* [Übungstext]:
Mit Freundlichen Grüßen

Gerrit P.

P.S.: Entschuldigung falls einige Rechtschreibfehler zu finden sind, ich hab gerade keine Zeit mir den Text nochmal durchzulesen

P.P.S.: Wie man nun an meinem Avatar sehen kann ist das BlackOPS heil bei mir eingetroffen und somit bin ich fertig für den Test. Der CPU Kühler wird demnächst allerdings noch gegen eine Wasserkühlung ausgetauscht


----------



## mFuSE (16. Juli 2008)

10 Kits und bisher 2 Anwärter? 

mm... eigentlich würde es mich schon reizen wie "toll" DDR3 denn wirklich ist .... auchwenn 2GB schon arg wenig sind ... aber gut .. für WinXP reichts 


Als Testplattform hätte ich mein _geliebtes _Gigabyte P35C-DS3R ...
Das besondere an dem Ding: Es kann DDR2 und DDR3 .. damit hätte man also den direkten Vergleich zwischen DDR2 und DDR3.

* [Zu erledigende Aufgabe]: Zitieren Sie aus dem Forenauszug die Passage von „P.S.: Entschuldigung falls“ bis einschließlich „(16. Juli 2008)“ wörtlich.

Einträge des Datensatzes
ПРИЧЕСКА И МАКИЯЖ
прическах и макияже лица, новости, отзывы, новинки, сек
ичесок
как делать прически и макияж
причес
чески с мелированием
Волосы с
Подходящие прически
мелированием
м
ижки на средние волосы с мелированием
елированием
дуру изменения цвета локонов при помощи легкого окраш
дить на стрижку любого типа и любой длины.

* [Lösung]:
P.S.: Entschuldigung falls einige Rechtschreibfehler zu finden sind, ich hab gerade keine Zeit mir den Text nochmal durchzulesen

P.P.S.: Wie man nun an meinem Avatar sehen kann ist das BlackOPS heil bei mir eingetroffen und somit bin ich fertig für den Test. Der CPU Kühler wird demnächst allerdings noch gegen eine Wasserkühlung ausgetauscht


----------



## mFuSE (16. Juli 2008)